O plano estratégico do banco para os próximos anos prevê o crescimento contínuo dos recursos disponíveis à inovação tecnológica, com uma taxa anual de crescimento de 9,8%. Em 2005, o banco comprometia 12 bilhões de reais no financiamento a projetos de pesquisa e desenvolvimento. A expectativa do banco é emprestar 18 bilhões até 2010.
Pesquisas dessa natureza são relevantes para enfrentar a crescente dependência brasileira dos medicamentos importados. Nos últimos anos, com o aumento das importações, o País aumentou consideravelmente seu déficit comercial na área, em decorrência em boa medida da maior abertura da economia e o conseqüente fechamento de várias indústrias farmacêuticas instaladas no mercado brasileiro. Em 2008, o déficit deverá superar a casa dos 5 bilhões de dólares.
Ainda que seja evidente a dificuldade empresarial, o investimento em pesquisa e desenvolvimento do setor privado tem sido fundamental para ao menos manter o volume total de recursos investidos. Nos últimos anos, o setor público tem patinado, com ligeiro recuo do total despendido.
Em 2000, o investimento público em P&D foi de 8,7 bilhões de reais, equivalentes a 0,7% do Produto Interno Bruto (PIB) ou 60% do total investido, o qual somou 1,2% do PIB. Em 2006, a participação pública caiu a 50% do total investido, o qual, por sua vez, somou 1,4% do PIB. Ou seja, a iniciativa privada ampliou seus gastos em inovação de 0,5%, em 2000, para 0,7% do PIB.
Em comparação com outros países, o investimento brasileiro em pesquisa e desenvolvimento deixa a desejar. A começar pelo Japão, há anos líder mundial, com investimentos de 3,3% do PIB. Ou a Coréia do Sul, outro caso bem-sucedido, cujos gastos somaram quase 3% do PIB. EUA, Alemanha e Cingapura também aparecem bem colocados no ranking internacional, com investimentos oscilando entre 2% e 3% do PIB.
China, Reino Unido, Austrália e Canadá aparecem em seguida, com gasto entre 1,5% e 2% do produto interno. Em um patamar próximo ao brasileiro, encontram-se países como França, Itália, Espanha e Rússia, cujo investimento varia de 1% a 1,5% do PIB. Os números ajudam a entender o desempenho ruim do Brasil em número de patentes concedidas.

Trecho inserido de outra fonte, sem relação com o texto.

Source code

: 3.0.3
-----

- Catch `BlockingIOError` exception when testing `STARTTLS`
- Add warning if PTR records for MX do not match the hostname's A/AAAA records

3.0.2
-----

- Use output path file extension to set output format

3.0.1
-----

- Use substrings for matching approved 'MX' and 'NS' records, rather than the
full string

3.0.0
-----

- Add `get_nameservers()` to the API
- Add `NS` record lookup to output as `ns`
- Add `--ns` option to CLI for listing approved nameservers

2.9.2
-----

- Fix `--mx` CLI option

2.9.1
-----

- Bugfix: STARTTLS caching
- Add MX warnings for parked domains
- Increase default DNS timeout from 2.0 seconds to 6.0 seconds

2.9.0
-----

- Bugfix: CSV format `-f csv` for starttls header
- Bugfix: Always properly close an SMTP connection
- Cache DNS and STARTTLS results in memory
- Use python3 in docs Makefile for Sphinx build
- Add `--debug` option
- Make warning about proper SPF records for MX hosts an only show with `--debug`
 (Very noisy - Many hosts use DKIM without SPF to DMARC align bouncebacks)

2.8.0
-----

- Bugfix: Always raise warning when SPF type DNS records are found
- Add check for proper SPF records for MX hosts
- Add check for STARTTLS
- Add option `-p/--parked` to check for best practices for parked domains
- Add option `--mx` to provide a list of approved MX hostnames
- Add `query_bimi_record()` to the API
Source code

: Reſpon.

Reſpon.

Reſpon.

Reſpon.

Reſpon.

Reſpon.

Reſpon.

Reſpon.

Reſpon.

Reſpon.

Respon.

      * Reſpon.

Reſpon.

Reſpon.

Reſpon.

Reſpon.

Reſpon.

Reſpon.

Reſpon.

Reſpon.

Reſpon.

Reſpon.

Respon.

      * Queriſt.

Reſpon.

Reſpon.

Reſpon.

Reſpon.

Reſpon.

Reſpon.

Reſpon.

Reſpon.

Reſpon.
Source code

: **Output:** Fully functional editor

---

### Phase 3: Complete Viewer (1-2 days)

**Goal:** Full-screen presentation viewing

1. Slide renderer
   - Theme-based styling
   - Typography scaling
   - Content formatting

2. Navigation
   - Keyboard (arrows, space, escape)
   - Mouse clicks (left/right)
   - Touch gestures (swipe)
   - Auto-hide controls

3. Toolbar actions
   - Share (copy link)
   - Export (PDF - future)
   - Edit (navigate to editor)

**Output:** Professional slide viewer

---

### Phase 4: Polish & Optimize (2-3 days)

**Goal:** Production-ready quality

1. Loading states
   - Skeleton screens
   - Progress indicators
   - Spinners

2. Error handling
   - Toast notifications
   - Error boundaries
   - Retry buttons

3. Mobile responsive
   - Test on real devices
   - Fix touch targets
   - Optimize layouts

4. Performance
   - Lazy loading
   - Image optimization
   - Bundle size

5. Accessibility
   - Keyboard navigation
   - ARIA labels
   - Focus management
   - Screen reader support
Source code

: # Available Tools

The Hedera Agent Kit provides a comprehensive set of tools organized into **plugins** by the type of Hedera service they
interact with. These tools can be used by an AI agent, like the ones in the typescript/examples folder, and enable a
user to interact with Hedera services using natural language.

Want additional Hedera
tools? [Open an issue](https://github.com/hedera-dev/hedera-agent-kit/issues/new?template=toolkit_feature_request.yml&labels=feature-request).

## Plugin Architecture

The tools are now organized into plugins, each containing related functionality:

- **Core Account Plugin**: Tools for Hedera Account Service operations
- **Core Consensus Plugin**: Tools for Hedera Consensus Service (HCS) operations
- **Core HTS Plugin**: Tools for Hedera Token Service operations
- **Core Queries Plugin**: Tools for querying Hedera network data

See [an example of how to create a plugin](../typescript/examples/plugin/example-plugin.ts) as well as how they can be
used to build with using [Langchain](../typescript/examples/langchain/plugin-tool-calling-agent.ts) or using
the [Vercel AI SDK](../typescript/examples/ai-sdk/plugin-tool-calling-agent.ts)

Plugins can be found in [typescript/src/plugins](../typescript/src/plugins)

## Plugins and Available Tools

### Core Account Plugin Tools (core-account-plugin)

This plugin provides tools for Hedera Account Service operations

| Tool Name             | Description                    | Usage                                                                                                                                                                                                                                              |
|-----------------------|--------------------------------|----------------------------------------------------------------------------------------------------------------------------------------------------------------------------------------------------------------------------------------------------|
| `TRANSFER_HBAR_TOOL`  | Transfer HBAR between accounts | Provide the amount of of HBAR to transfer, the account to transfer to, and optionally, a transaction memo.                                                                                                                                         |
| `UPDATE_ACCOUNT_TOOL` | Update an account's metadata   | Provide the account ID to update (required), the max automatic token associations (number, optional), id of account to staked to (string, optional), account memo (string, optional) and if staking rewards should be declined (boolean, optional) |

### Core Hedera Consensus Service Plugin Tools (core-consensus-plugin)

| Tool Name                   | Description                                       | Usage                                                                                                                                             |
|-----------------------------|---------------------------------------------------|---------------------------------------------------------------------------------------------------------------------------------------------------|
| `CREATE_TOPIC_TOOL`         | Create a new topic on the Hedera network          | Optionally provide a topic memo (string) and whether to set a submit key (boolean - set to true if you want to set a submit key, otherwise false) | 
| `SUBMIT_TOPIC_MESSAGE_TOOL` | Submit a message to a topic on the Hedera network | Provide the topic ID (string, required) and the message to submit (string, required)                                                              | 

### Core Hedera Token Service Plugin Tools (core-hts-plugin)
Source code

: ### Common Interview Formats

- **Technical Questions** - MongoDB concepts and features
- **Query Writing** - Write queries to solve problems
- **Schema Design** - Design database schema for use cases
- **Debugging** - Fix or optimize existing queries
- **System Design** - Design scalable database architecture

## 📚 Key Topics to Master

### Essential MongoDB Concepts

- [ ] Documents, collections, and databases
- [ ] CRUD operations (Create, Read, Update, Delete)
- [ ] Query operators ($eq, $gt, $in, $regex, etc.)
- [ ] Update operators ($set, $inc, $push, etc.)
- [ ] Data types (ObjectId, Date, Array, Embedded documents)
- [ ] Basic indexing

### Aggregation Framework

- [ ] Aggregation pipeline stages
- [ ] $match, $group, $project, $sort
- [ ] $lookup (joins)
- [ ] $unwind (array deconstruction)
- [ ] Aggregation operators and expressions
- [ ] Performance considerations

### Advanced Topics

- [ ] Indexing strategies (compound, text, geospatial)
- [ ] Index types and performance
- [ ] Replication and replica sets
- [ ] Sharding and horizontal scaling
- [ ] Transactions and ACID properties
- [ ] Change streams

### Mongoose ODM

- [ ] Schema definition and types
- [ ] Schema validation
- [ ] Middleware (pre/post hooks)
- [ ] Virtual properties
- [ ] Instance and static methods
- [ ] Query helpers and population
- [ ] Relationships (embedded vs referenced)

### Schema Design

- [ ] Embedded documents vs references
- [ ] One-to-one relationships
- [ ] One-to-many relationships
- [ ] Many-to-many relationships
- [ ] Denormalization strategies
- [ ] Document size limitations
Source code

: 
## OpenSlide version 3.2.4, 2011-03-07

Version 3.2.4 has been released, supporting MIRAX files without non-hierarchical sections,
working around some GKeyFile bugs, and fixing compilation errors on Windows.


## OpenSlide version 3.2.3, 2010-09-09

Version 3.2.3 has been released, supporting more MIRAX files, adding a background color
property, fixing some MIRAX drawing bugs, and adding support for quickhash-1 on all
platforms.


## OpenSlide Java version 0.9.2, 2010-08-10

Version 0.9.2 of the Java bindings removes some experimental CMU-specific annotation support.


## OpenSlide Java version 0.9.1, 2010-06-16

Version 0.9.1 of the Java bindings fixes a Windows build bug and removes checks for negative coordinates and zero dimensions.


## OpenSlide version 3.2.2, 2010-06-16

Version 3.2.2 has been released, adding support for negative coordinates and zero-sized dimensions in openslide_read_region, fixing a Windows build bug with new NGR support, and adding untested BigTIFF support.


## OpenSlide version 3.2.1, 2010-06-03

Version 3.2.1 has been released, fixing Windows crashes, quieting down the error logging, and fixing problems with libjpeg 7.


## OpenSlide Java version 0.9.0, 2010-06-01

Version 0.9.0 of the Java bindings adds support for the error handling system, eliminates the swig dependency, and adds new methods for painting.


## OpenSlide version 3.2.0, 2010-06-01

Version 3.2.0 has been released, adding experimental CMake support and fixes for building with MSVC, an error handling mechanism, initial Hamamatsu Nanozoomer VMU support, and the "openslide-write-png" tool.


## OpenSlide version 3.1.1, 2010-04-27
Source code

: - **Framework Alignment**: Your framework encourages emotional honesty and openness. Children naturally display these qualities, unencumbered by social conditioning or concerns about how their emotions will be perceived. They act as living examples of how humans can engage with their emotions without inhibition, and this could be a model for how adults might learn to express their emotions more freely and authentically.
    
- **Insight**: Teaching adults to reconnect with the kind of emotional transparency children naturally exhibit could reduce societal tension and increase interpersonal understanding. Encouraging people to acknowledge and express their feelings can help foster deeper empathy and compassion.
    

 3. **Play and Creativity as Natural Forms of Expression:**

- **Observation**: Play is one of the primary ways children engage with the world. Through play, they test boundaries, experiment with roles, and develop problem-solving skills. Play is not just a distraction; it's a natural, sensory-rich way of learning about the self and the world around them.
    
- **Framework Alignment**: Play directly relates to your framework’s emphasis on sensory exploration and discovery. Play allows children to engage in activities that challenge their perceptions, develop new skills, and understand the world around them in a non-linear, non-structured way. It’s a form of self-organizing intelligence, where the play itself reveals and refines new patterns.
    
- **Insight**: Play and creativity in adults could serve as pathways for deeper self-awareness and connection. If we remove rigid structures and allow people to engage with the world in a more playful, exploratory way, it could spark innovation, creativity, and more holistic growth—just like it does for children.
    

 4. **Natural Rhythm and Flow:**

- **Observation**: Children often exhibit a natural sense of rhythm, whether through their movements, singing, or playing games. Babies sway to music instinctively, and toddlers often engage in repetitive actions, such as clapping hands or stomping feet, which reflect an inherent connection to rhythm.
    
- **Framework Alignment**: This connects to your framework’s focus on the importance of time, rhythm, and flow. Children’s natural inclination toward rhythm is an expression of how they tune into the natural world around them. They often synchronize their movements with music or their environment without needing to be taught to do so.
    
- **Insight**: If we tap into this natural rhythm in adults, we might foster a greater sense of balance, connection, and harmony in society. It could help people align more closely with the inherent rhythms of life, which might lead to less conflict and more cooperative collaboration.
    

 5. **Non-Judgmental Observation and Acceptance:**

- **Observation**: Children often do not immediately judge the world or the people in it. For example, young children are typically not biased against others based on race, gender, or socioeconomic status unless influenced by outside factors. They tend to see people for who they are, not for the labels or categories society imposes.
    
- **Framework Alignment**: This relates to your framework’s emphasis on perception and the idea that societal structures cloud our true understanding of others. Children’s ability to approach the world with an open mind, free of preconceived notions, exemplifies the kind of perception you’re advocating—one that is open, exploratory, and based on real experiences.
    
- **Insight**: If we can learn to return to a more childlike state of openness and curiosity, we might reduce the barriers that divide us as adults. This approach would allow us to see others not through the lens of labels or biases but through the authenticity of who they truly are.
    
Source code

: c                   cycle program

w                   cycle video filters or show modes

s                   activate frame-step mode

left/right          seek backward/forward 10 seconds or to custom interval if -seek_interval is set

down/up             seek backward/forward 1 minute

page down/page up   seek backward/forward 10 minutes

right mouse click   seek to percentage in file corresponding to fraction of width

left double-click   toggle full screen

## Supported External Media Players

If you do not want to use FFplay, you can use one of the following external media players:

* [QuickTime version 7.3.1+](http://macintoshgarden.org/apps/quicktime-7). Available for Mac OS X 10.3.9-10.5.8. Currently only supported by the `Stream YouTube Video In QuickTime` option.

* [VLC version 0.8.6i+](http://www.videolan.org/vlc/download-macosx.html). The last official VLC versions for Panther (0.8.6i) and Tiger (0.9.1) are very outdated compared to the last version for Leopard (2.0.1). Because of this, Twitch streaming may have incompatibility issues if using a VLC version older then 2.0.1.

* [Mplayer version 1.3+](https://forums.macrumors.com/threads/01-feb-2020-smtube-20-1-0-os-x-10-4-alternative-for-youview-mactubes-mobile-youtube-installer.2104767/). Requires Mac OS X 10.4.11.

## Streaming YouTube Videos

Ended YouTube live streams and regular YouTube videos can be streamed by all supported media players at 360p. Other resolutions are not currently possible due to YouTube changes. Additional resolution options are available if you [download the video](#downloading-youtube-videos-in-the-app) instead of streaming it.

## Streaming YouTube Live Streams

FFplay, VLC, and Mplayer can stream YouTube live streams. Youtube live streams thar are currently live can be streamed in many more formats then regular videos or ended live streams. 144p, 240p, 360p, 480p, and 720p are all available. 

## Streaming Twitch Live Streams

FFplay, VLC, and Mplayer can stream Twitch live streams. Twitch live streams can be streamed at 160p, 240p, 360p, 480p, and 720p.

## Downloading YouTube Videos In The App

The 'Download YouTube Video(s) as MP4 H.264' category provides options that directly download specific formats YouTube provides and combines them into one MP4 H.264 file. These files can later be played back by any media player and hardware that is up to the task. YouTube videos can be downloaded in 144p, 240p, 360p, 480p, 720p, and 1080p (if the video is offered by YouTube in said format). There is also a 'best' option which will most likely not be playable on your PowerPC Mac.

Além da Finep e do BNDES, as pesquisas voltadas a inovações tecnológicas recebem recursos do Conselho Nacional de Desenvolvimento Científico e Tecnológico (CNPq) e da Coordenação de Aperfeiçoamento de Pessoal de Nível Superior (Capes). As duas instituições federais, responsáveis por apoiar a graduação e a pós-graduação, concederam no ano passado 90 mil bolsas de estudo no País e no exterior. Em 2008, 10 mil estudantes alcançaram o título de doutor e 33 mil, de mestre.
Apesar do crescimento da pós-graduação, o Brasil ainda tem muito a fazer para reverter o histórico gargalo do sistema superior nacional. Entre os jovens de 18 a 24 anos, apenas 11% estão matriculados em um curso superior, um dos índices mais baixos da América Latina.
No caso do estado de São Paulo, a Fundação de Amparo à Pesquisa (Fapesp), que desde 1995 apóia o desenvolvimento tecnológico. Voltada inicialmente para a pesquisa acadêmica, a instituição passou a financiar, alguns anos depois, investimentos em pesquisa e desenvolvimento de pequenas empresas. Em 2008, com um orçamento de 70 milhões de reais, a Fapesp lançou um programa para incentivar as pesquisas em biocombustíveis, especialmente o etanol de cana-de-açúcar.
No caso da pós-graduação, o sociólogo Glauco Arbix, do Observatório da Inovação, da USP, chama a atenção para outro dado que considera preocupante: a elevada participação dos estudantes de cursos de humanas no total de alunos matriculados. “É curioso e, ao mesmo tempo, preocupante que as Humanidades ocupem espaço tão grande. É certo que precisaremos da contribuição de filósofos e sociólogos para entender o mundo que está aí, mas precisamos urgentemente aumentar a participação de engenheiros e biólogos capazes de desenvolver as novas tecnologias”, afirma Arbix.